Effect of Glyceryl Trinitrate on Hemodynamics in Acute Stroke

• Published in: Stroke (1970) Vol. 50; no. 2; p. 405
• Main Authors: Appleton, Jason P, Woodhouse, Lisa J, Bereczki, Daniel, Berge, Eivind, Christensen, Hanne K, Collins, Rónán, Gommans, John, Ntaios, George, Ozturk, Serefnur, Szatmari, Szabolcs, Wardlaw, Joanna M, Sprigg, Nikola, Rothwell, Peter M, Bath, Philip M
• Format: Journal Article
• Language: English
• Published: United States 01.02.2019
• Subjects: Acute Disease; Administration, Cutaneous; Aged; Aged, 80 and over; Blood Pressure - drug effects; Female; Humans; Male; Middle Aged; Nitroglycerin - administration & dosage; Nitroglycerin - adverse effects; Stroke - drug therapy; Stroke - mortality; Stroke - physiopathology; Time Factors; blood pressure; heart rate; glyceryl trinitrate; hemodynamics; hemorrhage
• ISSN: 1524-4628; 1524-4628
• DOI: 10.1161/strokeaha.118.023190

Background and Purpose- Increased blood pressure (BP), heart rate, and their derivatives (variability, pulse pressure, rate-pressure product) are associated with poor clinical outcome in acute stroke. We assessed the effects of glyceryl trinitrate (GTN) on hemodynamic parameters and these on outcome in participants in the ENOS trial (Efficacy of Nitric Oxide in Stroke). Methods- Four thousand and eleven patients with acute stroke and raised BP were randomized within 48 hours of onset to transdermal GTN or no GTN for 7 days. Peripheral hemodynamics were measured at baseline (3 measures) and daily (2 measures) during treatment. Between-visit BP variability over days 1 to 7 (as SD) was assessed in quintiles.

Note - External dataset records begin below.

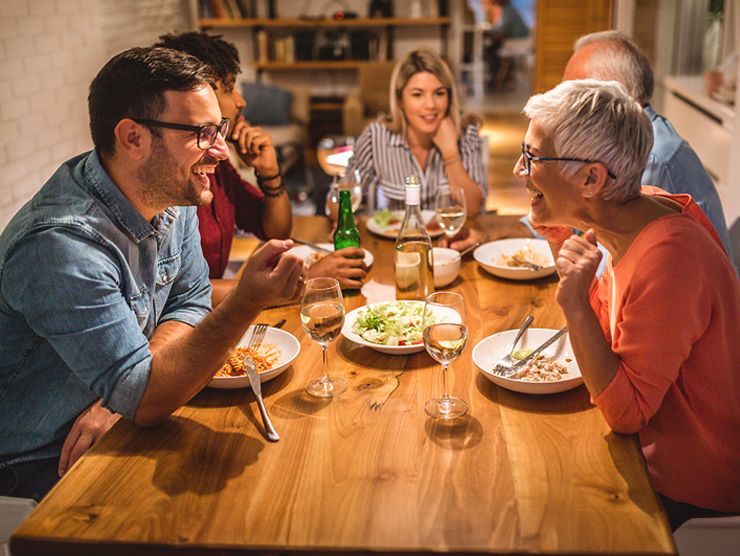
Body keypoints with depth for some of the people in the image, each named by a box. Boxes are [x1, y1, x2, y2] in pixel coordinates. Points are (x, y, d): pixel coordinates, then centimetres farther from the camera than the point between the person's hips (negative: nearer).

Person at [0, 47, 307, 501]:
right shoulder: (64, 245, -31)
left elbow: (190, 301, 0)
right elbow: (143, 401, -30)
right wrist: (249, 301, -43)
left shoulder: (169, 192, -6)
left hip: (108, 429, 7)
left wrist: (121, 396, -17)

Functional outcome was assessed as modified Rankin Scale and cognition as telephone mini-mental state examination at day 90. Analyses were adjusted for baseline prognostic variables. Data are mean difference or odds ratios with 95% CI. Results- Increased baseline BP (diastolic, variability), heart rate, and rate-pressure product were each associated with unfavorable functional outcome at day 90. Increased between-visit systolic BP variability was associated with an unfavourable shift in modified Rankin Scale (highest quintile adjusted odds ratio, 1.65; 95% CI, 1.37-1.99), worse cognitive scores (telephone mini-mental state examination: highest quintile adjusted mean difference, -2.03; 95% CI, -2.84 to -1.22), and increased odds of death at day 90 (highest quintile adjusted odds ratio, 1.57; 95% CI, 1.12-2.19). GTN lowered BP and rate-pressure product and increased heart rate at day 1 and reduced between-visit systolic BP variability. Conclusions- Increased between-visit BP variability was associated with poor functional and cognitive outcomes and increased death 90 days after acute stroke. In addition to lowering BP and rate-pressure product, GTN reduced between-visit systolic BP variability. Agents that lower BP variability in acute stroke require further study.